ÉLÉMENT DE TRAVAIL 1: Recopiez mot pour mot le passage du texte sur la GAZ-3105 compris entre « Sans compter les » et « mitigées. Pourquoi ? », ces deux passages inclus.
ÉLÉMENT DE TRAVAIL 2:
Répondez aux questions suivantes à l'aide du texte sur la GAZ-3105.
(a) Combien de berlines de ce type ont été fabriquées, sans compter les prototypes d'essai ?
(b) Qu'exposait-on à chaque salon de l'automobile durant « les années sauvages » ?
(c) Que devenaient les développements prometteurs de l'Usine Automobile de Gorki ?
ÉLÉMENT DE TRAVAIL 3: Rédigez la suite du texte sur la GAZ-3105 en commençant juste après sa dernière phrase.

[TEXTE À LIRE]

Sans compter les prototypes d'essai, une cinquantaine de berlines de ce type ont été fabriquées. Moins encore ont survécu jusqu'à nos jours, et le nombre d'exemplaires bien conservés se compte littéralement sur les doigts. La GAZ-3105 est l'une des voitures russes les plus rares de l'histoire, et le nombre d'innovations dont elle a fait l'objet est stupéfiant. Par son contenu, elle devrait être considérée comme « la » perle de toute collection, mais même au sein d’un cercle restreint de passionnés, elle suscite encore des réactions, disons, mitigées. Pourquoi ?

Parce que c'est ainsi que fonctionne la mémoire humaine. Que voyez-vous sur ces photos ? Une étrange voiture des années 90, morte avant d'être née. Il y a eu tellement de projets de ce genre durant « les années sauvages » : chaque salon de l'automobile était l’occasion d’exposer des plans grandioses pour l'avenir, qui s'avéraient en fin de compte être des fantasmes vides de sens. C'était au mieux, pour ne pas dire au pire, un écran de fumée pour les criminels. Rappelez-vous les ridicules Moskvitch étirées avec des calandres de Rolls-Royce. Ainsi, pendant que nous écoutions des histoires sur la nouvelle orientation du segment du luxe, l'usine était impitoyablement démantelée.

L'Usine Automobile de Gorki (GAZ) n'avait rien à envier aux autres. Sans cesse, la presse automobile annonçait une nouvelle Volga flambant neuve, qui allait - tenez-vous bien - entrer en production, suivie d'un tout-terrain, d'un pick-up et d'un autre tout-terrain... Mais tout se terminait de la même manière : les développements prometteurs étaient envoyés à la poubelle et le cadavre en décomposition de la GAZ-24 était recouvert d'une nouvelle couche de maquillage et remis sur le marché.

[/TEXTE À LIRE]
[DONNÉES SOURCES]

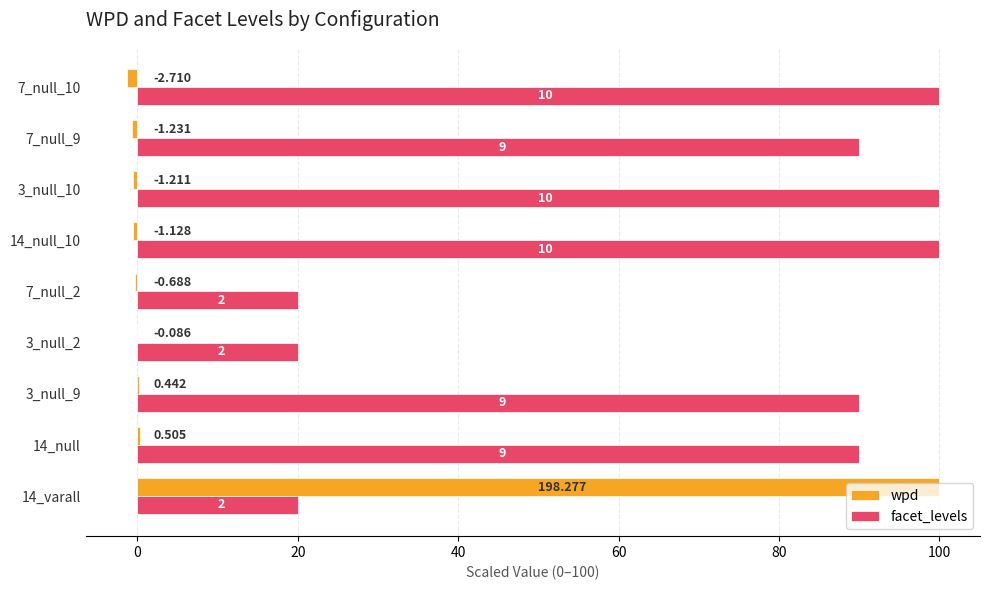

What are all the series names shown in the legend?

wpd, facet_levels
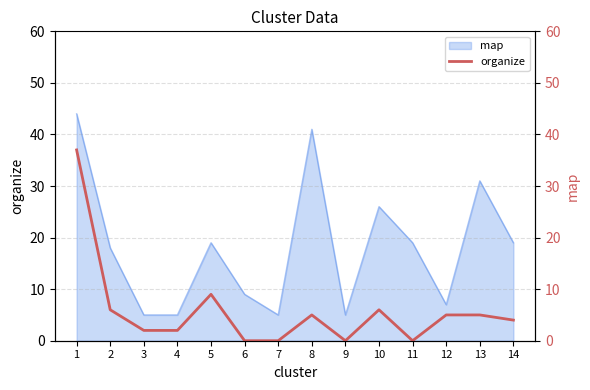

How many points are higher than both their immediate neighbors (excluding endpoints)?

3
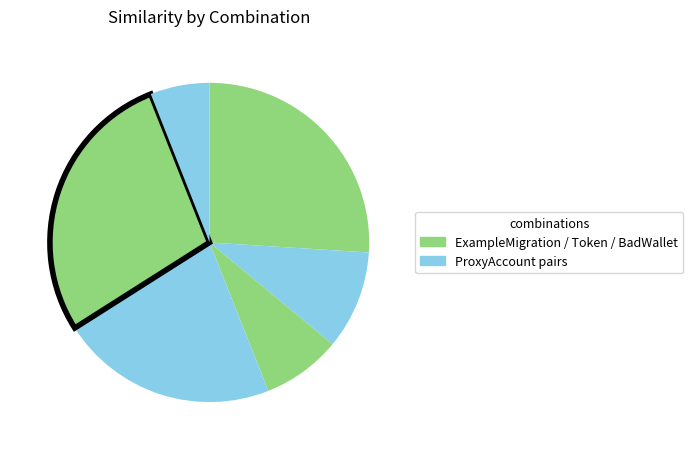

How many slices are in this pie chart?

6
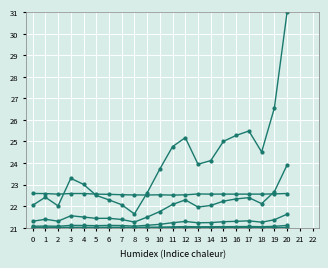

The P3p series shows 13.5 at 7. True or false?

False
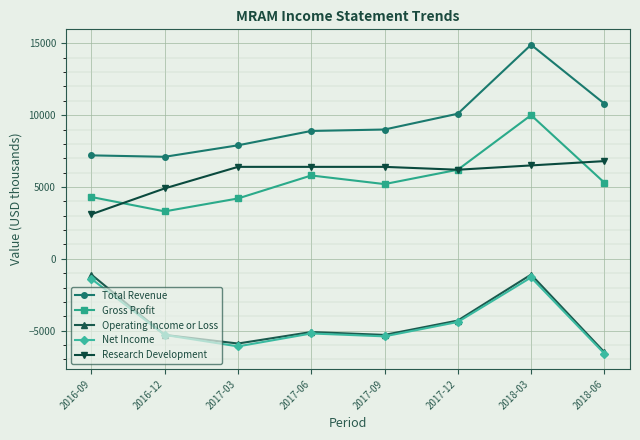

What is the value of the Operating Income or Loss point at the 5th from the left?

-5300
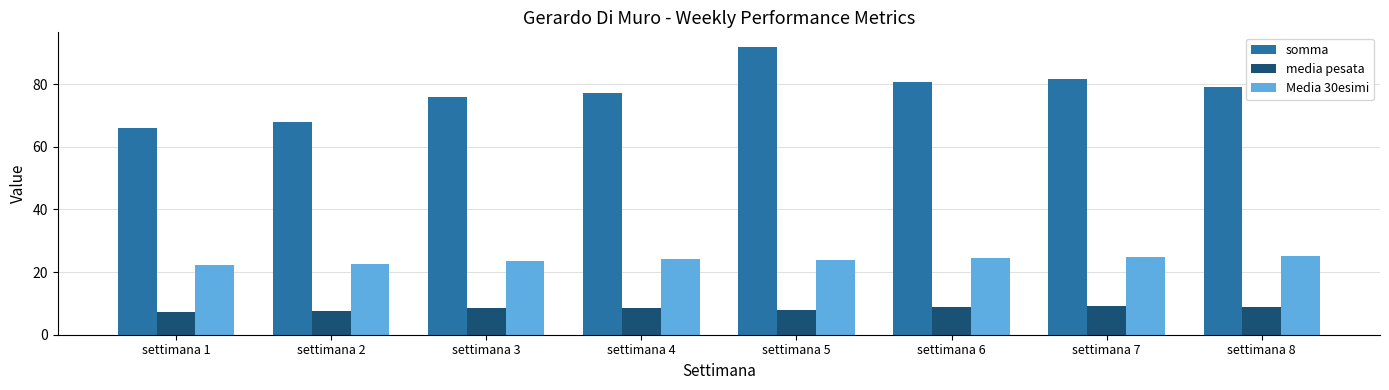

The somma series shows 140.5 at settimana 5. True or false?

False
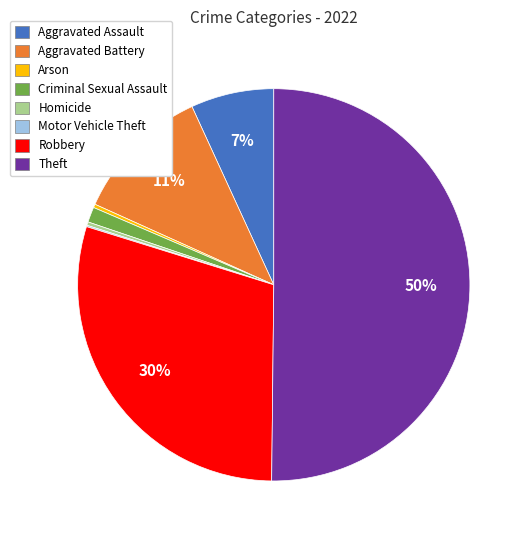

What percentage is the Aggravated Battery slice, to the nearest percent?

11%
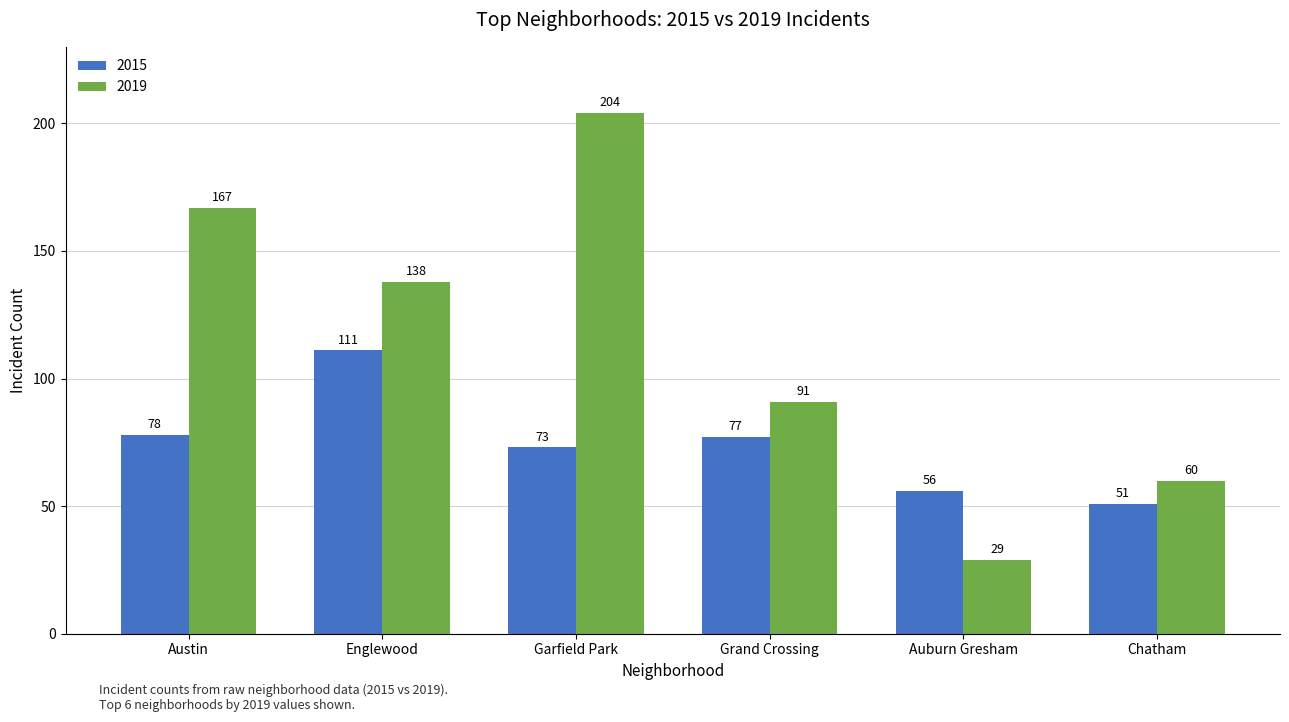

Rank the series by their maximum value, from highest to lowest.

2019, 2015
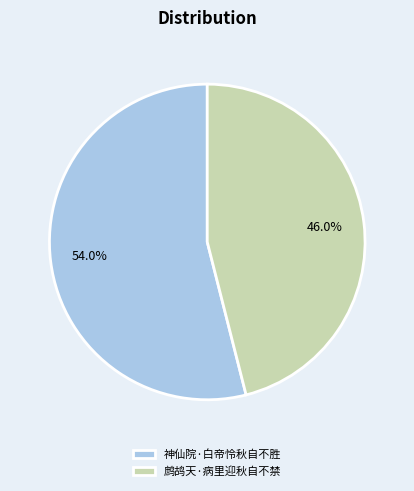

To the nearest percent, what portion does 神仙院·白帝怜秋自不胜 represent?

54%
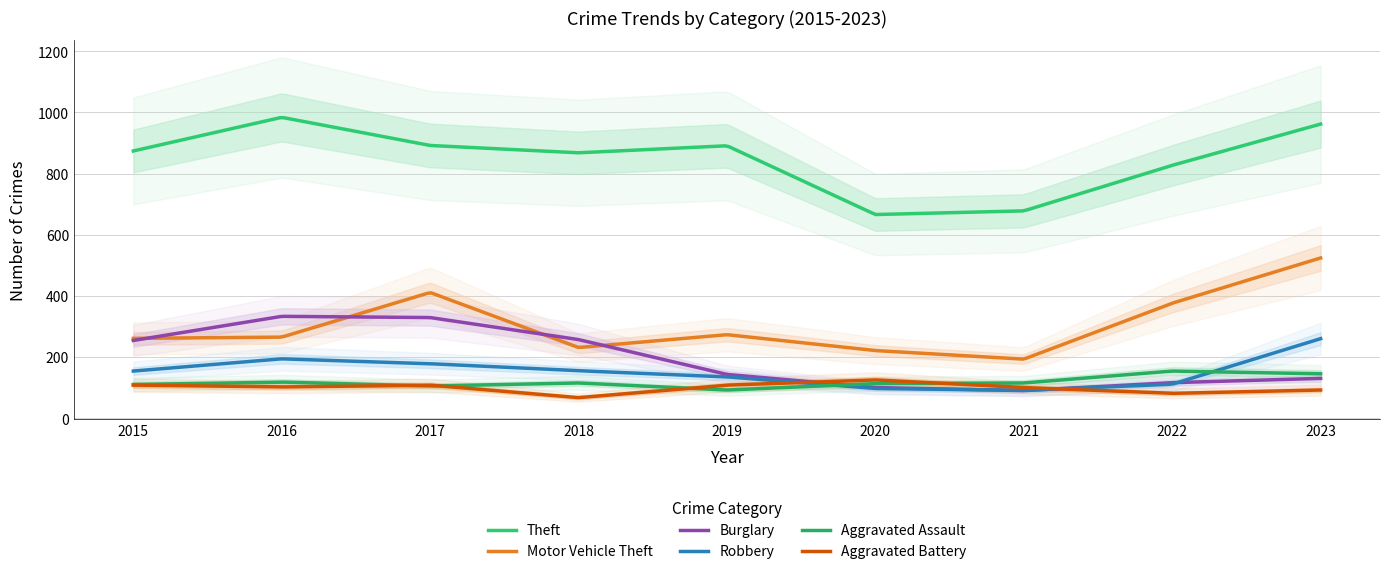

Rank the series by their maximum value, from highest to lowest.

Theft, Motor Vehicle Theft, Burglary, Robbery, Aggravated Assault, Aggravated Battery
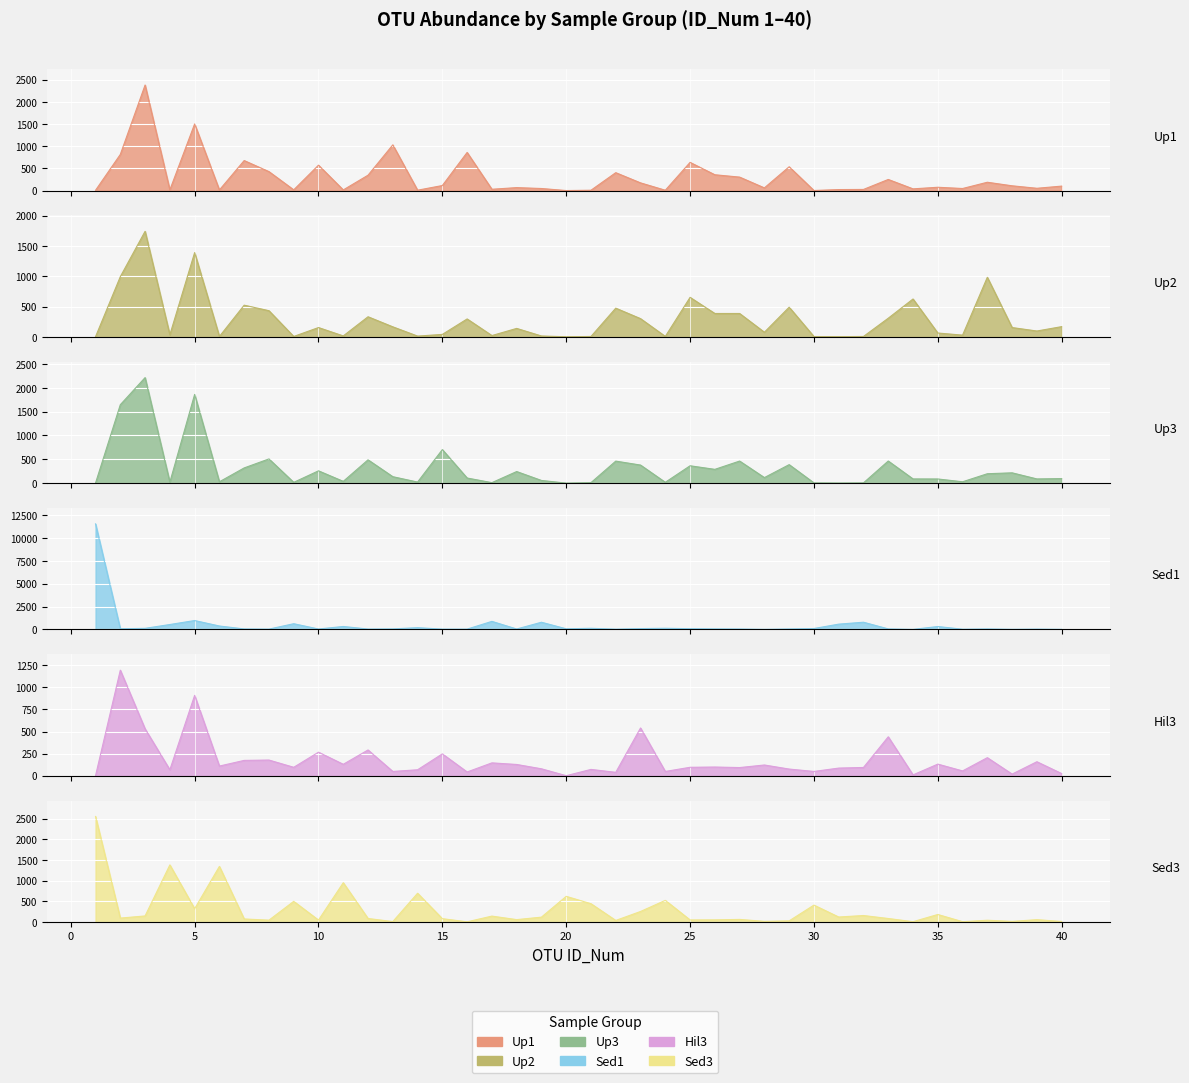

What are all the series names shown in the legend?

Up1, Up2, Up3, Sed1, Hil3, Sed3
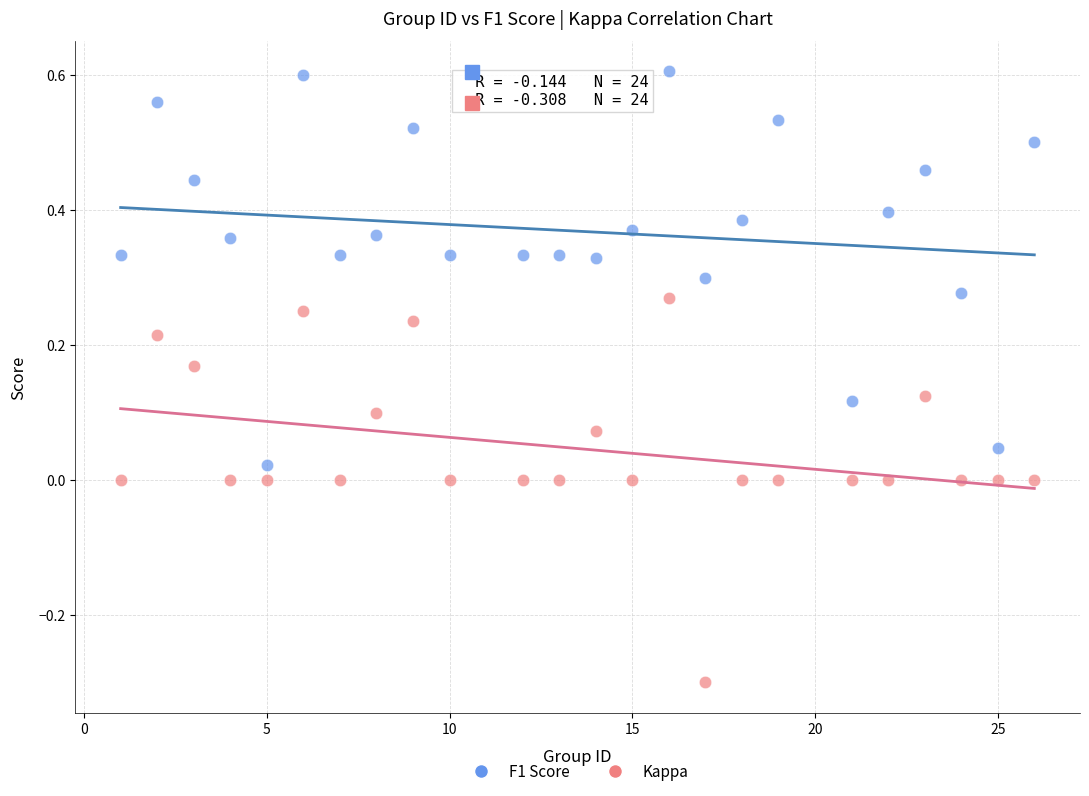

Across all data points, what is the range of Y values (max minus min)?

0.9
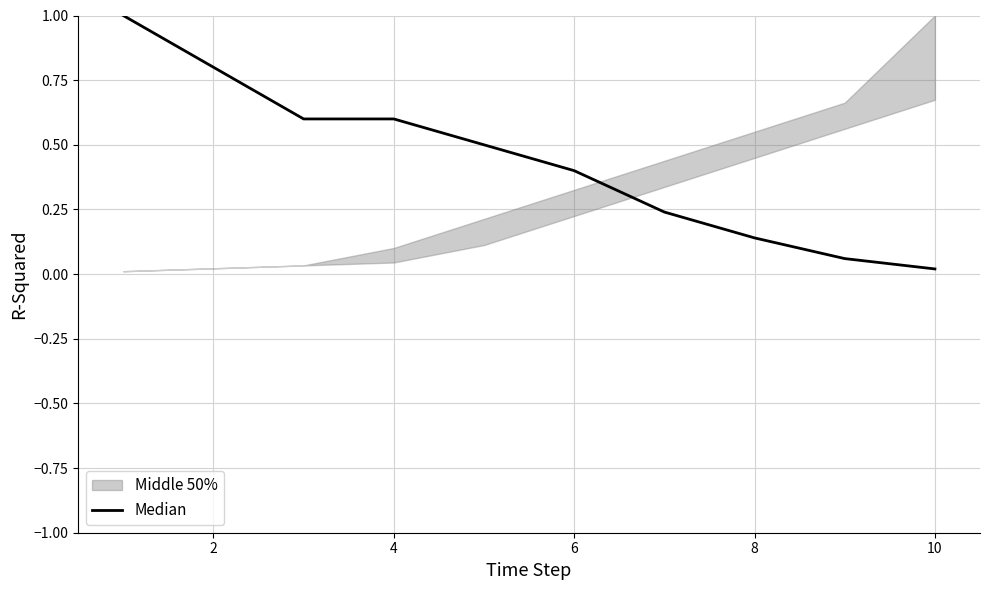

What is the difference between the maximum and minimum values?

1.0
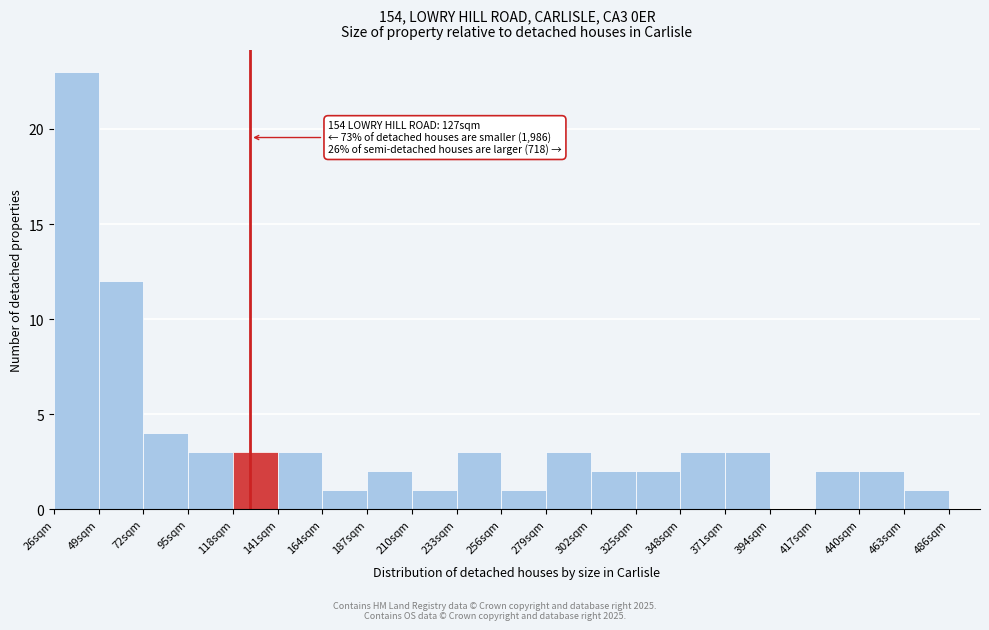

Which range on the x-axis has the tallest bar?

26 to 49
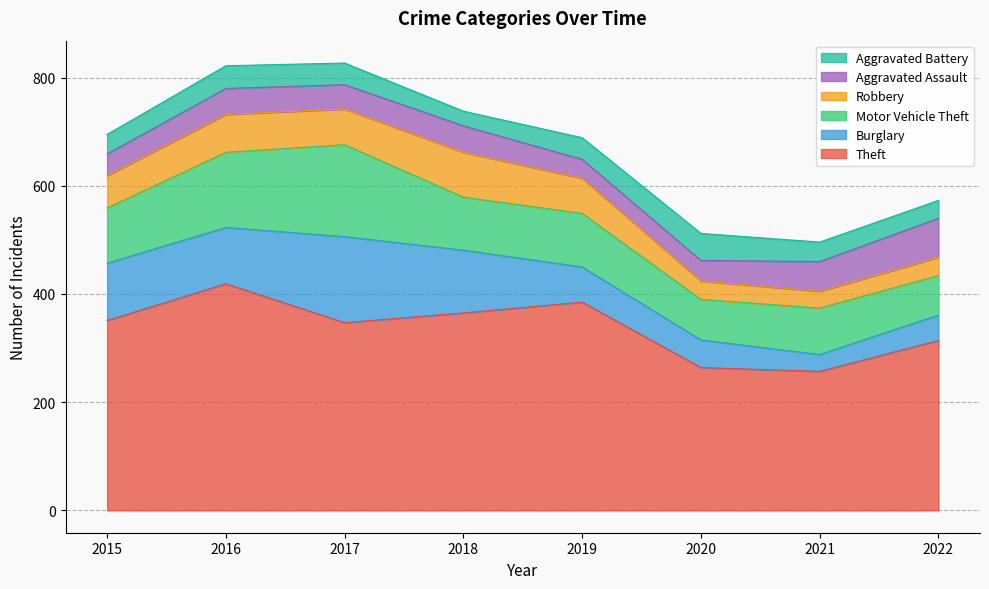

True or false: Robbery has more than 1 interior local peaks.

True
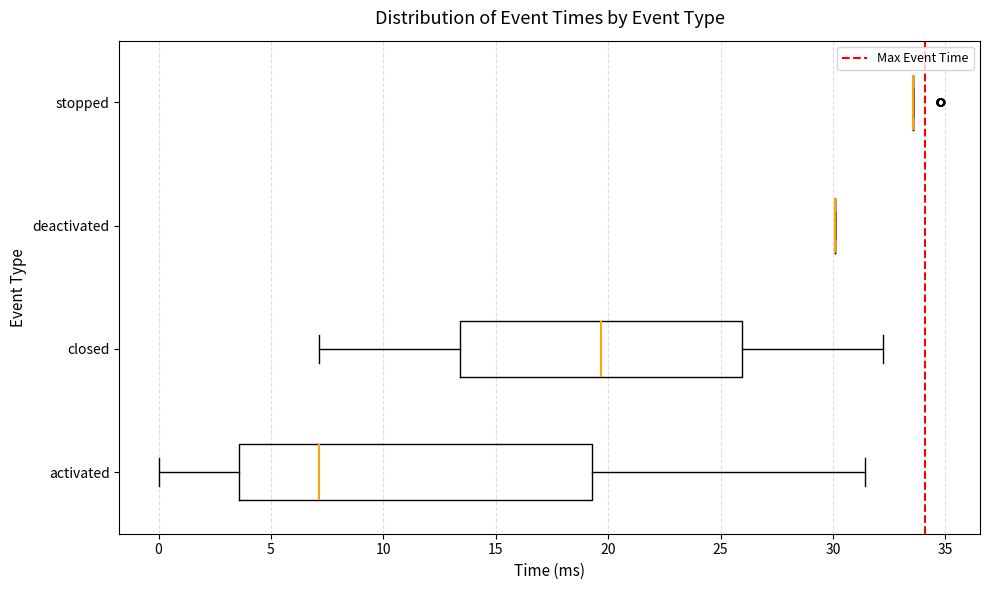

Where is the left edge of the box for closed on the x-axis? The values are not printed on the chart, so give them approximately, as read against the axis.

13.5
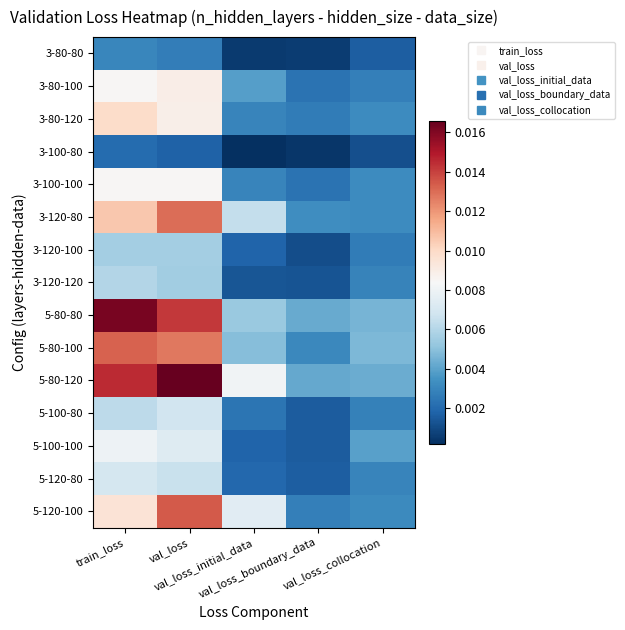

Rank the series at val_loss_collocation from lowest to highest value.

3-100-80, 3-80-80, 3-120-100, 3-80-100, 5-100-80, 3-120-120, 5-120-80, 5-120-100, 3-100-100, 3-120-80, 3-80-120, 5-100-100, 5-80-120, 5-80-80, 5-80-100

[/DONNÉES SOURCES]

RÉSULTAT DE L'EXERCICE 1:
Sans compter les prototypes d'essai, une cinquantaine de berlines de ce type ont été fabriquées. Moins encore ont survécu jusqu'à nos jours, et le nombre d'exemplaires bien conservés se compte littéralement sur les doigts. La GAZ-3105 est l'une des voitures russes les plus rares de l'histoire, et le nombre d'innovations dont elle a fait l'objet est stupéfiant. Par son contenu, elle devrait être considérée comme « la » perle de toute collection, mais même au sein d’un cercle restreint de passionnés, elle suscite encore des réactions, disons, mitigées. Pourquoi ?

RÉSULTAT DE L'EXERCICE 2:
(a) Une cinquantaine.
(b) Des plans grandioses pour l'avenir.
(c) Ils étaient envoyés à la poubelle.

RÉSULTAT DE L'EXERCICE 3:
Bref, il ne se passait rien de bon dans l’industrie automobile russe à cette époque, et la Volga-3105 semble être l'une de ces voitures insensées vouées par avance à l'échec. Mais en réalité, il s'agit d'un projet sérieux et de grande envergure qui, de nos jours, ne peut être comparé qu'au lancement de la Lada Vesta, lorsque Togliatti a créé un modèle véritablement nouveau, et non une énième variante de « Vosmerka ».

La chose la plus importante à comprendre est qu'il ne s'agit pas d'un enfant des « années sauvages ». La plupart des travaux de conception et d'ingénierie ont été réalisés en URSS, avec un financement normal. Et il en fallait de l’argent, car la nouvelle voiture n'a rien à voir avec les Volga précédentes ! Suspension indépendante McPherson sur tout le pourtour, direction à crémaillère avec direction assistée, freins à disque aux quatre roues, moteurs entièrement nouveaux et transmission fondamentalement différente.

Passer à de telles technologies après la suspension à pivots, le pont rigide et les ressorts à lames, c'est comme lancer la production de smartphones dans une usine de calculatrices. Il est donc logique que les concepteurs de GAZ aient d'abord décidé de découvrir comment ces « smartphones » sont faits. Vos yeux ne vous trompent pas : la voiture a vraiment été conçue en s'inspirant des voitures étrangères de ces années-là - principalement l'Audi 100, à laquelle de nombreuses solutions techniques et d'aménagement ont été empruntées. Mais il n'est pas correct de parler de copie directe. La GAZ-3105 est plutôt une reprise libre du thème étudié : car dans les détails, le projet était totalement original.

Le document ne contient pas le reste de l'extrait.